If the county receives a request for a disclosure from a person claiming to have authorization to access an individual's Health Plan record or medical record, the county shall check the applicable Health Plan or medical records to determine if the individual has signed an authorization giving this person access to the individual's PHI. If the person is not authorized to receive the PHI, the County may not make the disclosure, except that either parent of a minor child may access the minor child's records without an authorization unless the Health Plan has received a copy of a court order prohibiting such access. The County employee receiving the request should verify the validity of the authorization using the procedures under "Uses and Disclosures of PHI with an Individual's Authorization" (see Section III.K., beginning at page 10).

Emergency Disclosure of Information

If the county receives a request for information from a person who has not been identified in an authorization form to receive an individual's PHI (and is not otherwise authorized to receive the PHI for purposes of administering the Health Plan or providing health care), the County shall normally deny the request.

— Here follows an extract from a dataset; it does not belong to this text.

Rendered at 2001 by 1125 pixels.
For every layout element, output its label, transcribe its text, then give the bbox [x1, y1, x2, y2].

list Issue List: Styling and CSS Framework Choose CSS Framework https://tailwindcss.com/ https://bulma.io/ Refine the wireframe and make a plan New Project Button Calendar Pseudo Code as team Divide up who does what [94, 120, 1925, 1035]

In an emergency situation, the Privacy Officer may permit disclosure to a family member or close friend who is involved in the individual's care or payment for the individual's care, if (1) the individual is aware that such disclosure may be made, has had an opportunity to object to the disclosure and does not object; or (2) the County is unable to notify the individual about the proposed disclosure and the Privacy Officer determines that the disclosure is in the individual's best interest.

Under the Privacy Rules, health information from which all individual identifiers have been removed is called de-identified information, and can be used and disclosed without an individual's authorization Definition Procedure.

The County shall use and disclose de-identified information only if the Privacy Officer has verified that the information is in fact de-identified. De-identified information is not PHI, so once the information has been approved as de-identified information, the County may freely use and disclose the de-identified information.

The Privacy Rules require that the County verify the identity and authority of persons or entities exercising their individual rights or otherwise seeking access to PHI (if the identity or authority is not known). County employees shall use reasonable verification steps, such as those outlined in the Verification Procedure. If a County employee is unable to verify identity, the County employee shall discuss the request for PHI with the Privacy Officer.¹⁹

¹⁹ 45 CFR 164.514(h).

The Privacy Rules require the County to maintain documentation of its compliance with the Privacy Rules. The County shall maintain records pursuant to the Documentation and Record Retention Requirements Procedure.

The Privacy Rules require that the County minimize as much as possible any harmful effects resulting from an unauthorized use or disclosure of PHI that comes to the County's attention.

When an employee of the County becomes aware of a use or disclosure of PHI that is not in compliance with these Policies and Procedures, the employee must immediately notify the Privacy Officer of the unauthorized use or disclosure. The Privacy Officer shall:

• Determine if there are steps that should be taken immediately to prevent any further potential harm to individuals whose PHI is involved in the unauthorized use, and take reasonable and appropriate action to prevent further potential harm. The Privacy Officer may consult as necessary with the County management and legal counsel.
• Document the known details of the unauthorized use or disclosure for purposes of responding to a request for an accounting of disclosures.
• Follow any other instructions given by the Privacy Officer to minimize any harm resulting from the use or disclosure.
  • If appropriate, follow the Breach Notification Policy contained in the County's Security Policies and Procedures.
  • Evaluate current policies and procedures to determine whether modifications are appropriate.